Critiques

Los cuervos no se peinan : Si, mama!

Deux comédiens, un chapeau rouge, un bonnet de laine, une chaise : il n’en faut pas plus à la compagnie Los Endebles, du Mexique, pour donner un spectacle, en espagnol et sans sur-titre, qui a su captiver les jeunes esprits, y compris les plus turbulents.

Une femme, seule dans un parc, rêve d’avoir un enfant. Un œuf lui tombe sur la tête, qu’elle emporte chez elle. De cet œuf sort un corbeau. Malgré quelques réticences – que l’oiseau saura vaincre d’un regard – elle l’adopte et l’élève comme un petit garçon. Il s’appellera Emilio. Et, tout comme un vrai petit garçon, Emilio apprend à parler, à marcher. À l’âge de 7 ans, il veut aller à l’école. C’est là qu’il va comprendre qu’il n’est pas comme les autres petits garçons, parce qu’il a des plumes et un bec à la place de la bouche. Mais lui, il sait voler…

Amanda Farah et Sergio Solis, les deux interprètes, font des merveilles avec trois fois rien, mais avec un jeu des plus expressifs, une gestuelle et des mimiques des plus précises, à un point tel que, lorsqu’ils montrent un ballon imaginaire, les enfants se retournent pour le voir !
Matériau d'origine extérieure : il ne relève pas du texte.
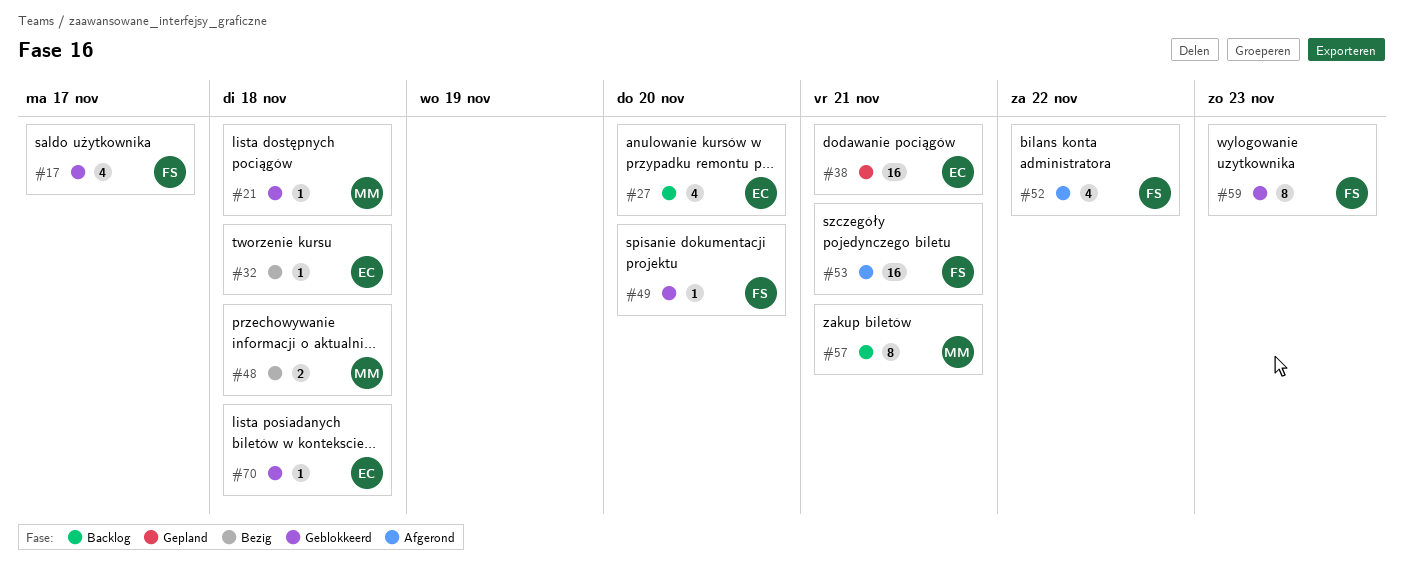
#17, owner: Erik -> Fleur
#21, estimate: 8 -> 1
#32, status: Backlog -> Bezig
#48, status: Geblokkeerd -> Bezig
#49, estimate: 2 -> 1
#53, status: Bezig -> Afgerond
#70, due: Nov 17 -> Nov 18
Ce conte charmant sur la quête d’identité, le droit à la différence et l’amour maternel est une belle réussite. Laissant une large place à l’imaginaire, l’histoire d’Emilio et de sa maman est empreinte d’une poésie toute délicate et d’humour tendre. Épurée, la mise en scène est précise et efficace. Tout est ici limpide et parfaitement compréhensible, même pour les enfants qui ne comprennent pas l’espagnol.

À la fin du spectacle, le metteur en scène, Boris Schoemann, prend la parole pour s’adresser aux jeunes spectateurs et leur parler des 43 étudiants disparus au Mexique, en leur expliquant pourquoi il est important que le monde entier se mobilise…Ce geste politique m’a bouleversée, je dois le reconnaître. Il a raison, Boris Schoemann. Il faut sensibiliser les enfants dès le plus jeune âge à ne pas accepter l’arbitraire, ni l’horreur, ni la pensée unique.

« Vivos los llevaron, vivos los queremos », crient les parents qui manifestent au Mexique. (Vivants ils sont partis, vivants nous les voulons). Ce combat, cette admirable résistance n’est pas sans évoquer les mères de la place de Mai, à Buenos Aires, qui réclament depuis plus de 30 ans leurs enfants disparus sous la dictature… Puisque nous ne voulons pas comprendre les erreurs du passé, nous sommes condamnés à les revivre. Pas brillant, comme constat…

Los cuervos no se peinan (Les corbeaux ne se peignent pas)

Texte de Maribel Carasco. Mise en scène de Boris Schoemann. Une production de la compagnie Los Endebles. À la maison de la culture du Plateau-Mont-Royal, à l’occasion des Coups de théâtre, le 19 novembre 2014.